To establish whether direct CP violation occurs and to measure it, physicists must carefully compare two ratios. The first is the rate of long-lived kaons decaying into two charged pions, compared with the decay rate into two neutral kaons. The second ratio is the equivalent pion pair comparison for short-lived kaons. If these two ratios were not exactly the same, then direct CP violation would occur.

Measuring this double ratio, which involves very similar particle signatures, is extremely difficult. NA48 uses simultaneous and collinear beams of short-lived and long-lived kaons and all decays are examined inside the same region. A large magnetic spectrometer analyses the charged pions, while a liquid-krypton calorimeter analyses the production of neutral pions.

The number of neutral kaon decays collected and analysed by NA48 is far greater than in any other experiment so far.

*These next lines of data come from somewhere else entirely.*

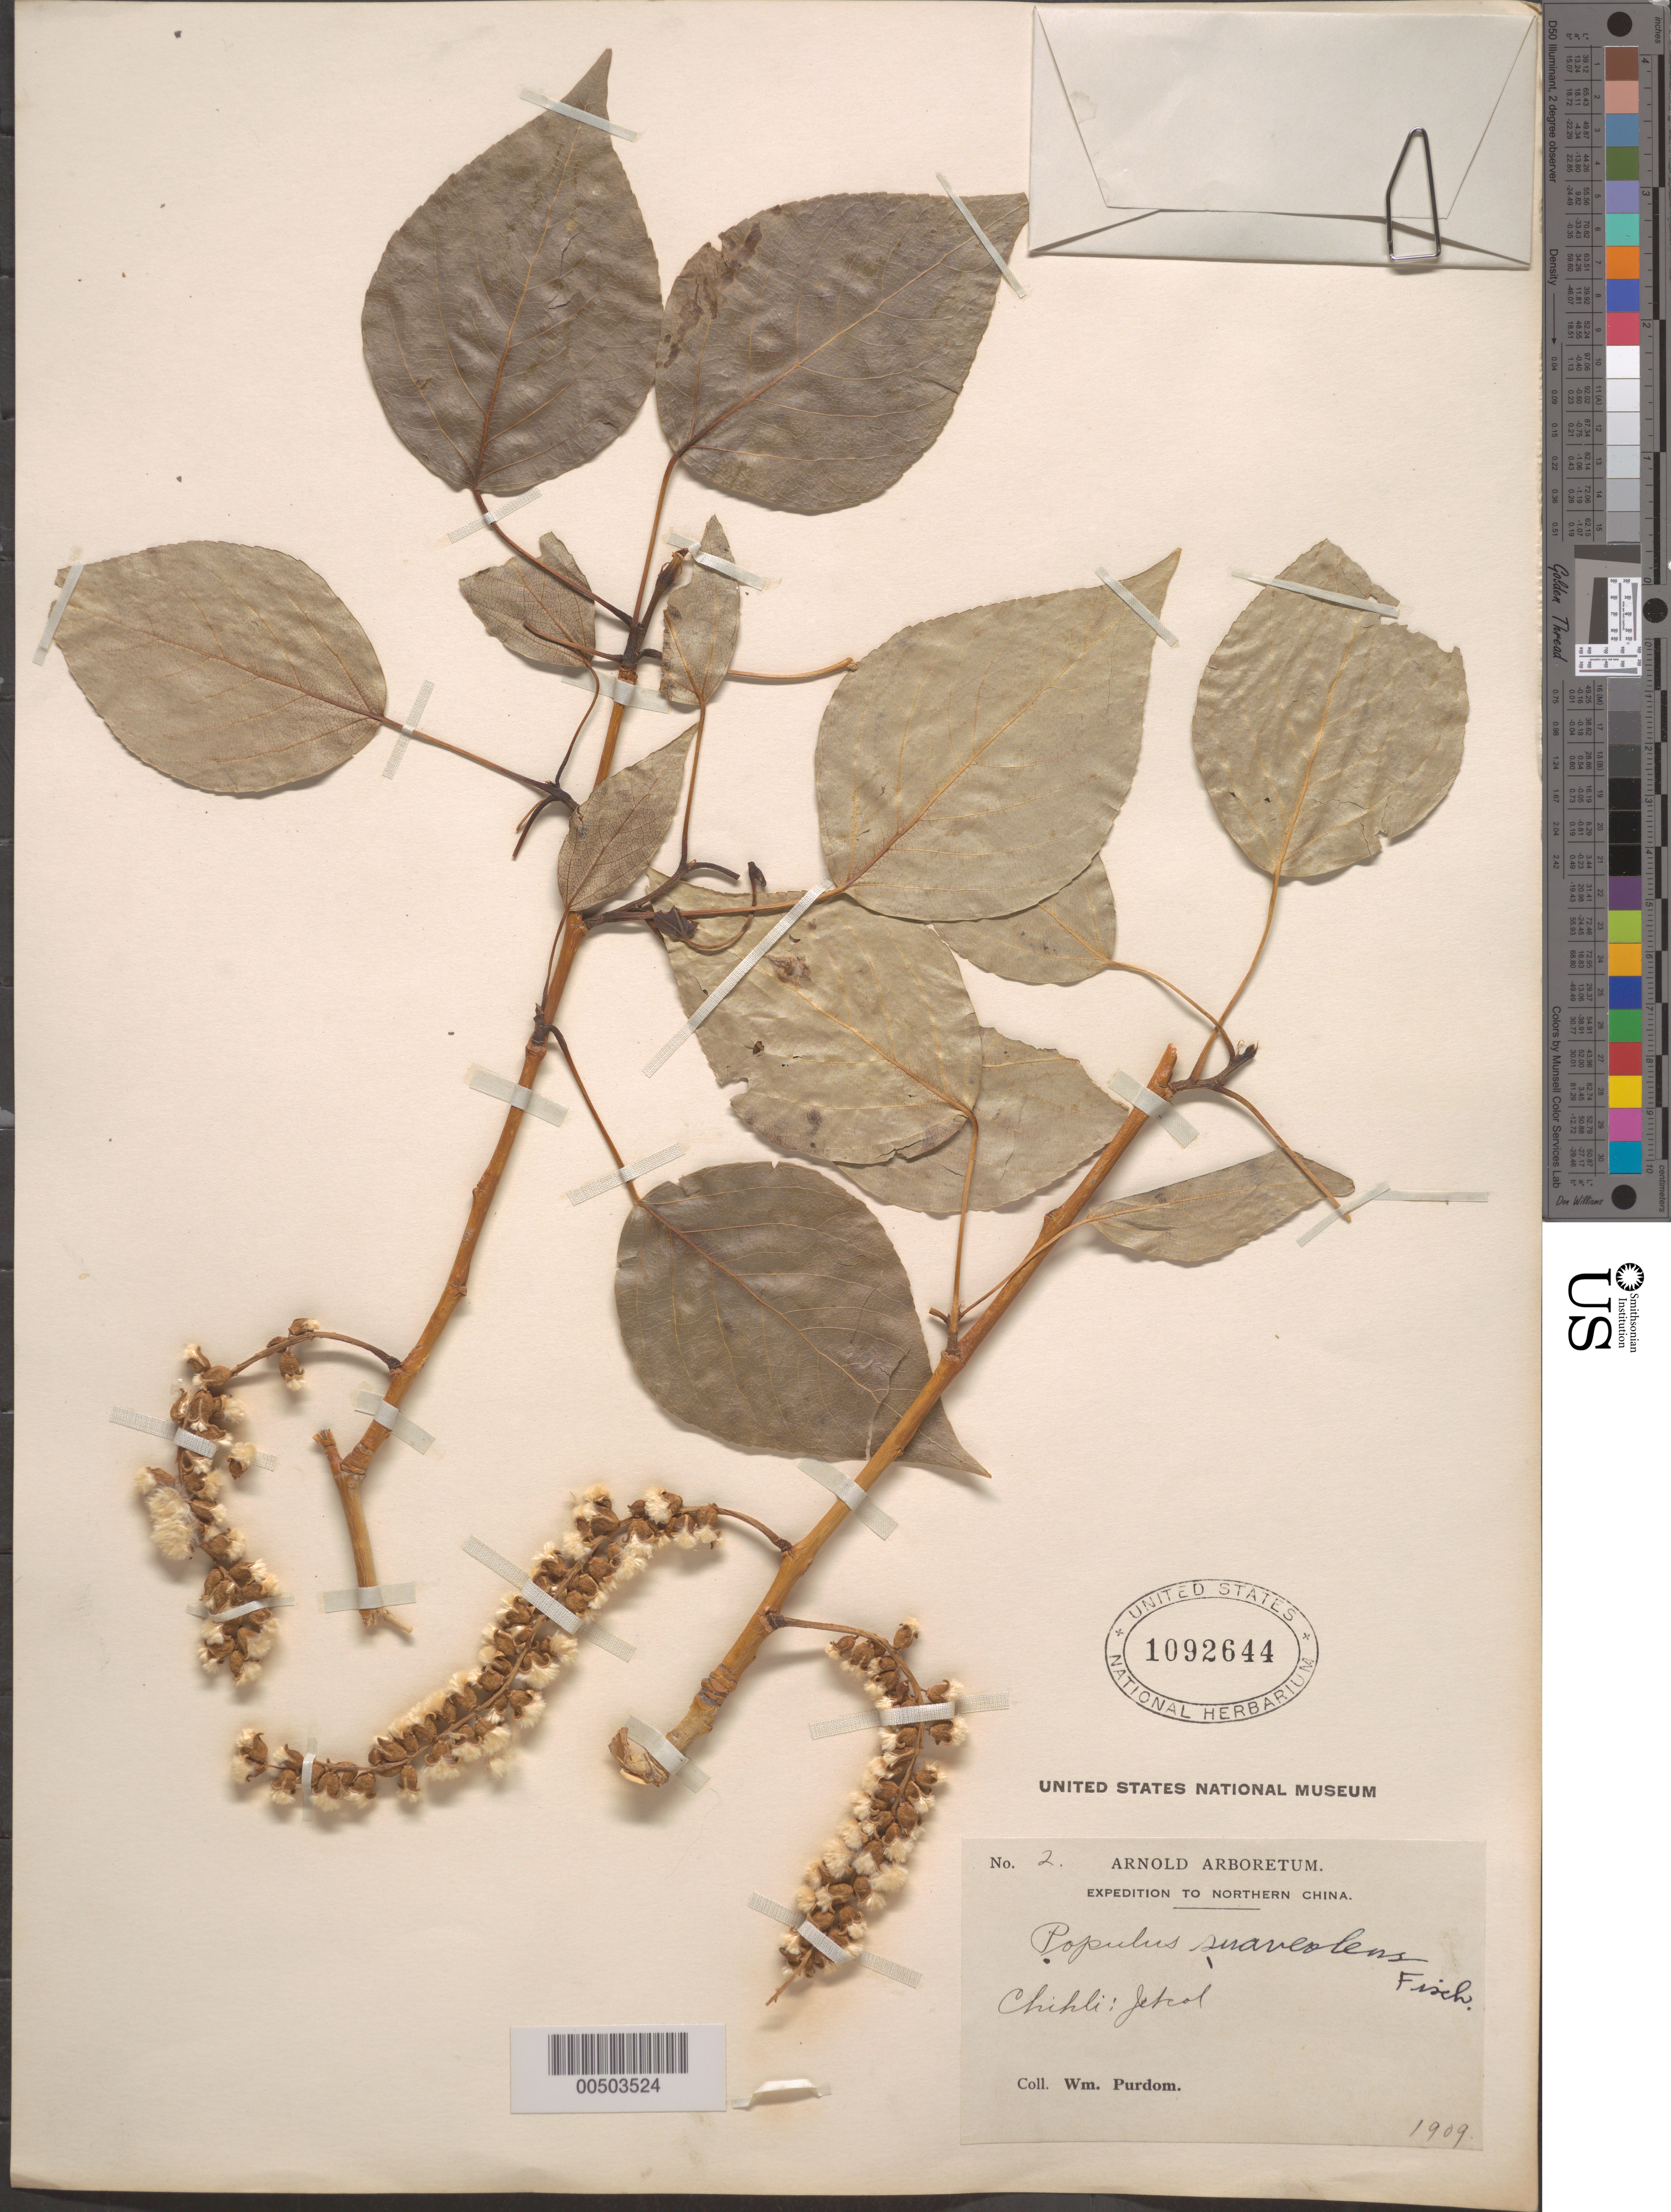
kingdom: Plantae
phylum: Tracheophyta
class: Magnoliopsida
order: Malpighiales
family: Salicaceae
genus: Populus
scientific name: Populus suaveolens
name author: Fisch.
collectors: W. Purdom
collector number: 2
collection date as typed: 1909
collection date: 1909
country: China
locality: Northern China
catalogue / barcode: US 1092644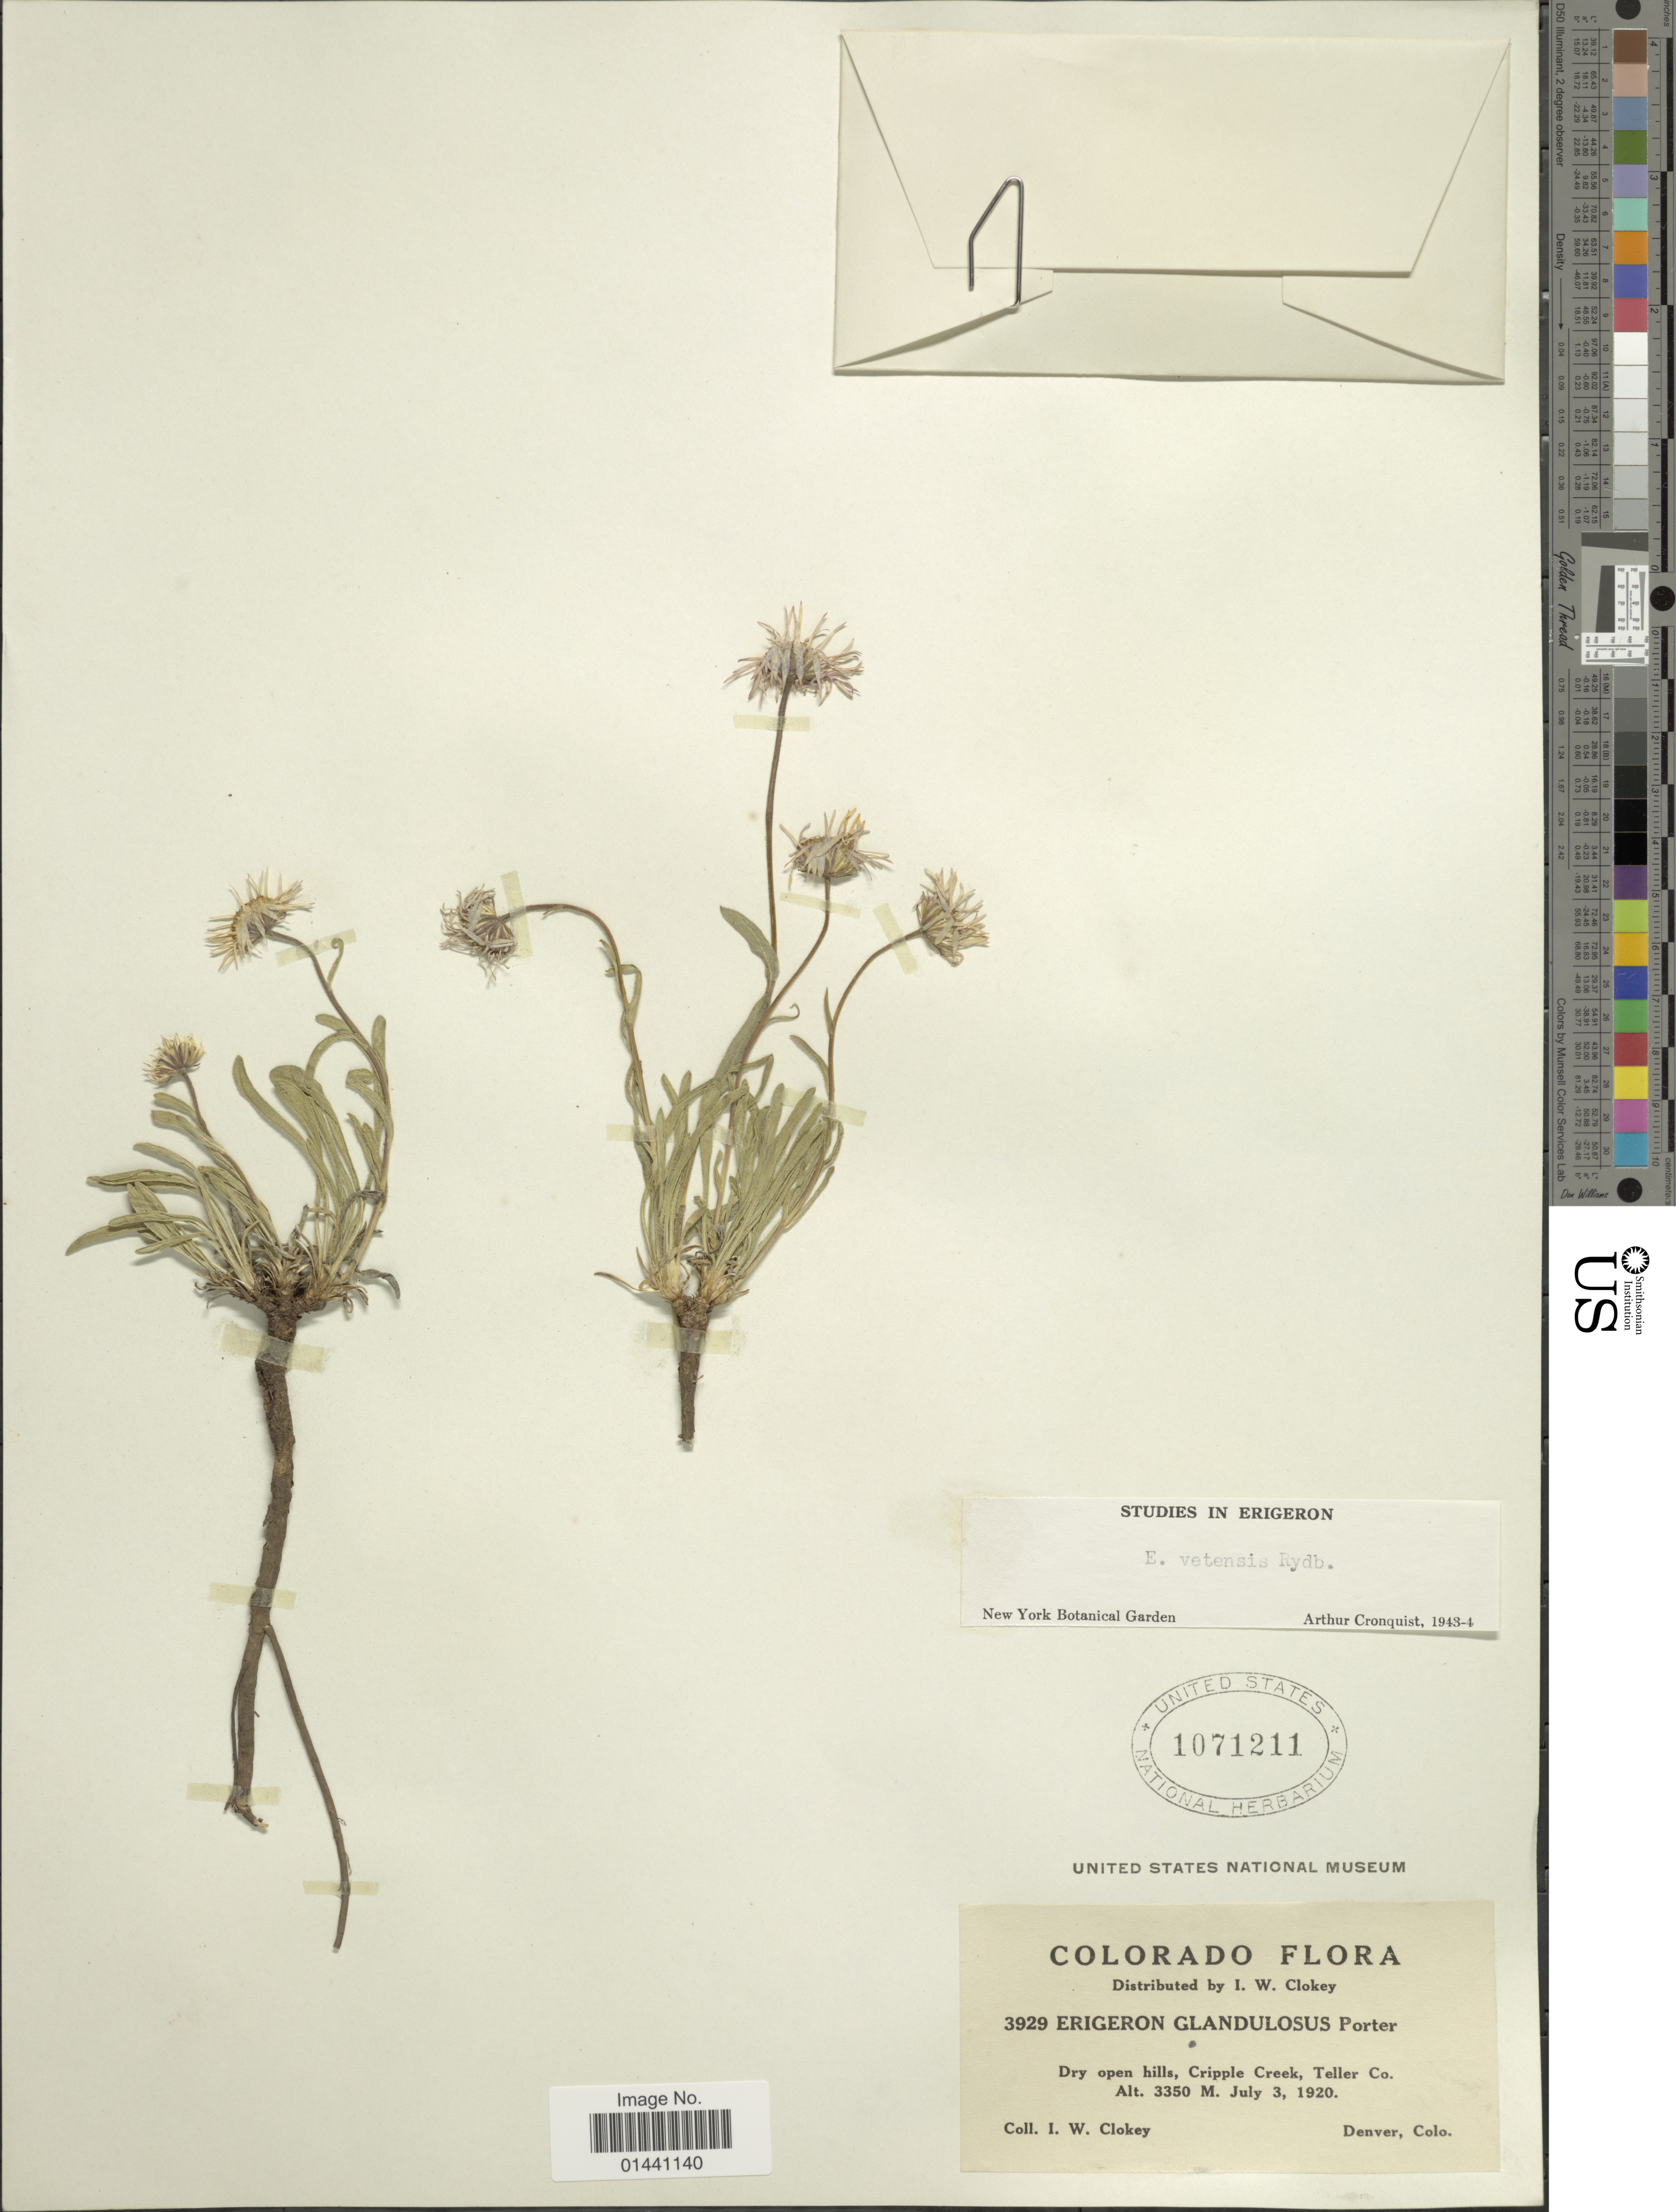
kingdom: Plantae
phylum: Tracheophyta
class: Magnoliopsida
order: Asterales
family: Asteraceae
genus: Erigeron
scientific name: Erigeron vetensis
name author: Rydb.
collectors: I. W. Clokey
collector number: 3929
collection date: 1920-07-03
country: United States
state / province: Colorado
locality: Dry open hills, Cripple Creek, Teller Co.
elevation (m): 3350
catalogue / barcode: US 1071211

The parameter used by physicists to measure this CP violation (e‘/e) is the difference of the double ratio from unity, divided by a numerical factor. The new NA48 result is 15 ± 2.7 x 10-4. Note the small errors, compared with earlier measurements. Combined with previous NA48 data, this gives 15.3 ± 2.6 x 10-4 and contributes to a world average figure of 18 ± 2 x 10-4.

Thus direct CP violation certainly happens. The classic “indirect” CP violation discovered in 1964 happens in a few decays in every thousand, and for every thousand indirect CP violations there are a few direct CP violations. Looking at the decays of the neutral kaon and its antiparticle into two oppositely charged pions, direct CP violation gives an asymmetry of 5 ± 0.9 x 10-6. The universe can discriminate between matter and antimatter, and even the resulting tiny imbalance of a few decays per million is apparently enough to ensure the demise of Big Bang antimatter.

NA48 was brought to a halt by an accident to its high-tech carbon fibre beam pipe in 1999, but this damage has since been repaired and the experiment is set to continue its careful analysis of neutral kaon decays.

*On 8 June, the KTeV experiment at Fermilab announced a reanalysis of their earlier result, giving (23.2 ± 3.0 ± 3.2) x 10-4, and a new result of (19.8 ± 1.7 ± 2.3) x 10-4.